Title: 21 Down Volume 3
Author: Jimmy Palmiotti and Justin Gray
Publisher: Warner Bros
Rating: WORTHY!

This volume continues immediately after the end of the previous one. Mickey Rinaldi has taken Preston Kills to see a young woman rather inaptly named Harmony. She engenders such a powerful attraction in people, male and female, inducing them to curry her favor, that they will do whatever she wants. She's about to force Preston and Mickey to fight it out over her when Agent Rinaldi simply knocks her out and then sedates her.

They carry her off to a less public location, with Preston bitching about it all the way, and Rinaldi comes up with a sure-fire method to be able to talk to her without Harmony being able to exert any of her persuasive power over them. It's at this point, as they communicate inventively with the restrained girl, that we discover what it is that Mickey wanted with Preston. And it wasn't very nice of her. You may recall that I did describe her in my review of volume one, as rather morally ambivalent.

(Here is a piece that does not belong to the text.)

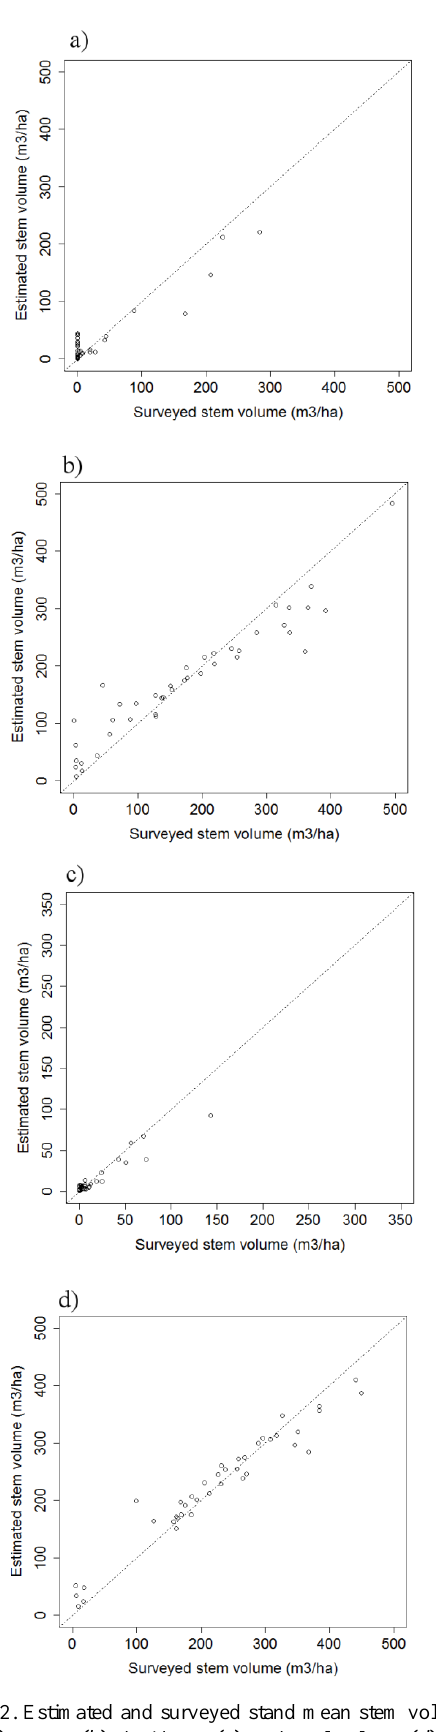
Figure 2. Estimated and surveyed stand mean stem volume, for pine ( a ), spruce ( b ), deciduous ( c ), and total volume ( d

While Rinaldi is taking Kills and Harmony to the forest, we meet two more agents, both with the FBI. Ishikawa and Sizemore are trying to track down the "Genie's" (Genetically Enhanced Individuals) too, and neither they nor their boss are very happy about Rinaldi swooping in and taking off with the subject so efficiently.

Preston has two serious issues: a power which not only promises to terminate his life as soon as he turns 21, but which also forces him to relive the last moments of a murder victim's life if he touches their skin. This works for his brother who's a police officer, but it makes the character's life lousy and like Ella in Ella Enchanted, he most definitely does not want this 'gift'.

Neither does he want to be used by this woman who came into his life apparently for the sole purpose of having him be close by when another person who has this same curse (but a different power) dies. Mickey wants him to be able to experience the girl's last moments so he can describe what happens to her. Why does she die when she turns twenty one? What exactly happens? In this volume, we find out part of the answer.

I loved this story for its intelligence. The artwork is really good, the whole idea is nicely put together and well-executed, and the story doesn't stop to let you catch your breath. Overall, I rate this as a very worthy read and a really good story as part of this complete series! It's nice to see a comic book that's not just remarkable art, but which also sports a good story along with those pictures.